Start of Study text

POST /v1/datastore/app/namespaces/acme/collections/orders/aggregate
{
  "group": ["region"],
  "metrics": [
    { "fn": "count",              "as": "orders" },
    { "fn": "sum", "field": "total", "as": "revenue" }
  ],
  "order": [{ "field": "revenue", "dir": "desc" }]
}
# → { "groups": [ { "group": { "region": "west" }, "metrics": { "orders": 2, "revenue": 240 } } ] }

Cost & indexing tradeoffs

Datastore bills on three axes — reads, writes, and stored data — and indexing is the lever that moves all three. A minute spent here keeps your bill predictable; see the pricing page for exact rates.

How each billing axis works and how indexing affects it
AxisHow it's meteredHow indexing moves it
ReadsBy rows examined — one read = up to 100 rows scanned, floored at 1 per request.An index-served query seeks straight to its matches, so a get or small page is a single read. An unindexed or unselective query scans many more rows to return the same results — and pays for every one.
WritesPer row written.Every declared index adds one index row per document. A document with no indexes is 1 write; the same document in a collection with three indexes is 4 writes.
Stored dataPer GB-month of what's stored.Indexes take space too. Many or wide indexes on a large collection add up.

So indexing is a two-sided lever, and the goal is the middle:

  • Under-indexing makes queries scan (or fail with INDEX_REQUIRED): slow, and read-expensive because you pay for every row examined.
  • Over-indexing makes every write more expensive and grows storage. An index on a field you never filter, sort, or group by is pure cost with no benefit.

Rule of thumb: index what you query — and nothing more. Declare an index for each field (or field combination) you actually filter, sort, or group on. Prefer a composite index when you filter and sort together — one composite is cheaper to maintain than several single-field indexes. Drop indexes you've stopped querying. And because reads are priced by rows examined, a selective filter on an indexed field is not just faster — it's directly cheaper than a broad one that scans the collection.

End of Study text
Start of Excerpted data

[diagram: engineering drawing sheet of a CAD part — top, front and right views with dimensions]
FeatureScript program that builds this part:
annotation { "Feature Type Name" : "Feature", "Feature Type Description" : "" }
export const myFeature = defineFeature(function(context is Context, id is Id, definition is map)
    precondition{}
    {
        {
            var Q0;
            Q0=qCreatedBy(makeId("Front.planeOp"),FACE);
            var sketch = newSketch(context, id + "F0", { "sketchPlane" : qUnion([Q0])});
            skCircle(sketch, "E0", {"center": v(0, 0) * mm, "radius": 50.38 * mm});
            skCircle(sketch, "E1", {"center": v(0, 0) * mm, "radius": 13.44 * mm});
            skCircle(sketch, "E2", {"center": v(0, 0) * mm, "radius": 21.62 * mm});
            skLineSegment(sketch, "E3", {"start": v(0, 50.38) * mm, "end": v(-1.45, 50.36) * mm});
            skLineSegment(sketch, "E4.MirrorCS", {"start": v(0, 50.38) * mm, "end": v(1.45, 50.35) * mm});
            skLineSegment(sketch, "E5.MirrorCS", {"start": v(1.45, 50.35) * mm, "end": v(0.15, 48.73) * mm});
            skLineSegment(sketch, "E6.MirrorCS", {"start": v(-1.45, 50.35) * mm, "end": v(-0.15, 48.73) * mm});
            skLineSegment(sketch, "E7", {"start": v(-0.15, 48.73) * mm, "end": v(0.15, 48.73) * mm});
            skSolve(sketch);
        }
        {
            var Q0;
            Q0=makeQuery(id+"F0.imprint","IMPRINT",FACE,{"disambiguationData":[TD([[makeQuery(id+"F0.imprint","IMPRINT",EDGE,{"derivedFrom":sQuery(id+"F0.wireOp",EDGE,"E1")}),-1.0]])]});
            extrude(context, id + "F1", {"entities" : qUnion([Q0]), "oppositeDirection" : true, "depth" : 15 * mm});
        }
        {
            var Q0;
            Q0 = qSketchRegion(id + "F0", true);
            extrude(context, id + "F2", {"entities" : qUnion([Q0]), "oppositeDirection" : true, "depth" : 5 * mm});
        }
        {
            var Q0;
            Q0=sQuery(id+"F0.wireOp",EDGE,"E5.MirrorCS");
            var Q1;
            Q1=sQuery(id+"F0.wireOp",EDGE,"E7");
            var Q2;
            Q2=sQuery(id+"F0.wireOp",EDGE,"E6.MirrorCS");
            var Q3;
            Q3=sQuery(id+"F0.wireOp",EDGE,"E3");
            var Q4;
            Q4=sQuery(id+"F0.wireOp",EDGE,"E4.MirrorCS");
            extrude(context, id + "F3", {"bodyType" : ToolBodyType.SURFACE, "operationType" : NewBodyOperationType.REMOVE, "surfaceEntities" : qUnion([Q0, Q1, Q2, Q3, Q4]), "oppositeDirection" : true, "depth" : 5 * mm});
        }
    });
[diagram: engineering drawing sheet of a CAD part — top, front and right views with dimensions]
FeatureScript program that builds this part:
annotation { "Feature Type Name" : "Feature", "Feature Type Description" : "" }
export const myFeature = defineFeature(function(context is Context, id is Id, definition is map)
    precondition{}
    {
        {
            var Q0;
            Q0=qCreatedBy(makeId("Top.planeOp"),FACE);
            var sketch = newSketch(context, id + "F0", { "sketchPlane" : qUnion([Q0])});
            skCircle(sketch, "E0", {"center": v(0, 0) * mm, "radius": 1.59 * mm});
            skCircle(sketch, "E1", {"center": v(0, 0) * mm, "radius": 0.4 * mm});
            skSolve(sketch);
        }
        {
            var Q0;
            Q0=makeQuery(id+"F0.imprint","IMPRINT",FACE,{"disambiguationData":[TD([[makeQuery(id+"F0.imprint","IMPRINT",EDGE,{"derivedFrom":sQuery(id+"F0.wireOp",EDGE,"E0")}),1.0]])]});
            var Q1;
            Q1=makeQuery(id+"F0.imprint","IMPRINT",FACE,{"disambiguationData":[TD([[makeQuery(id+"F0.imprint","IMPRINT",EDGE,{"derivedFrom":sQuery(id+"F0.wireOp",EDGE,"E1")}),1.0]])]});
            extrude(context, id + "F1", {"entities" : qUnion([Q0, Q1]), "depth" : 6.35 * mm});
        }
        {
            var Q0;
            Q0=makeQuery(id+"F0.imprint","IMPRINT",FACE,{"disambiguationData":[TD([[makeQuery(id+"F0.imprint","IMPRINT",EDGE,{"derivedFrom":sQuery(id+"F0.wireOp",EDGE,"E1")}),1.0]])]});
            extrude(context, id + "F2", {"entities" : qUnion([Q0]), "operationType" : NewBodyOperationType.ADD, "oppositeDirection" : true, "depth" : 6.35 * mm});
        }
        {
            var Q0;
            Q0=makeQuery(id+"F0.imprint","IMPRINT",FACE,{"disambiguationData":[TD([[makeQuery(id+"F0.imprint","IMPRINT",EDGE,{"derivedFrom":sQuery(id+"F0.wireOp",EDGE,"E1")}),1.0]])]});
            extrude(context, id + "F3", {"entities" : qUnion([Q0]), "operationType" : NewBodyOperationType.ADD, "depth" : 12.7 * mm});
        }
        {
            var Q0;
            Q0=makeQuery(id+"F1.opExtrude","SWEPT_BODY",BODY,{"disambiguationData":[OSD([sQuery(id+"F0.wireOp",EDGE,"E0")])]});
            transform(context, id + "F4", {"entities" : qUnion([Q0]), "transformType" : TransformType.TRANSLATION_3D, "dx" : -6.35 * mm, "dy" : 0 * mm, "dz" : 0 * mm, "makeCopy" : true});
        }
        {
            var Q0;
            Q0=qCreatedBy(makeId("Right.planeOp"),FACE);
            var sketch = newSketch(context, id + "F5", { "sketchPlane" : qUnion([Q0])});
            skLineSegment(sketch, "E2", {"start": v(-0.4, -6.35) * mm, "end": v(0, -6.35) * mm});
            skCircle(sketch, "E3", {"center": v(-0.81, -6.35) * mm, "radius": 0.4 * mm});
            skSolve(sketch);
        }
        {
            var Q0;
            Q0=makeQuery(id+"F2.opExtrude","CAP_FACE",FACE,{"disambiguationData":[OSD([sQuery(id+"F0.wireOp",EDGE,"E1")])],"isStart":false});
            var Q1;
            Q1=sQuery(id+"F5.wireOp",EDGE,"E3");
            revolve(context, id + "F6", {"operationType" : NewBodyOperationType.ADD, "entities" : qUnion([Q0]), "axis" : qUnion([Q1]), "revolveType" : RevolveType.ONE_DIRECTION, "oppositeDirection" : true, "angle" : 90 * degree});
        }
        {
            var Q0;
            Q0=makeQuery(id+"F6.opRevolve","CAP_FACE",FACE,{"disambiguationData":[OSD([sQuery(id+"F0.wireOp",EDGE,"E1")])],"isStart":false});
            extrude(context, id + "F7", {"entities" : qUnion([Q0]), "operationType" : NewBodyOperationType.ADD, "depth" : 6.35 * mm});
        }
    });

End of Excerpted data

Rewrite the passage of the cost and indexing tradeoffs text above from "Rule of thumb: index" up to and including "scans the collection.", swapping "composite index" for "compound index".

**Task result**.
Rule of thumb: index what you query — and nothing more. Declare an index for each field (or field combination) you actually filter, sort, or group on. Prefer a compound index when you filter and sort together — one composite is cheaper to maintain than several single-field indexes. Drop indexes you've stopped querying. And because reads are priced by rows examined, a selective filter on an indexed field is not just faster — it's directly cheaper than a broad one that scans the collection.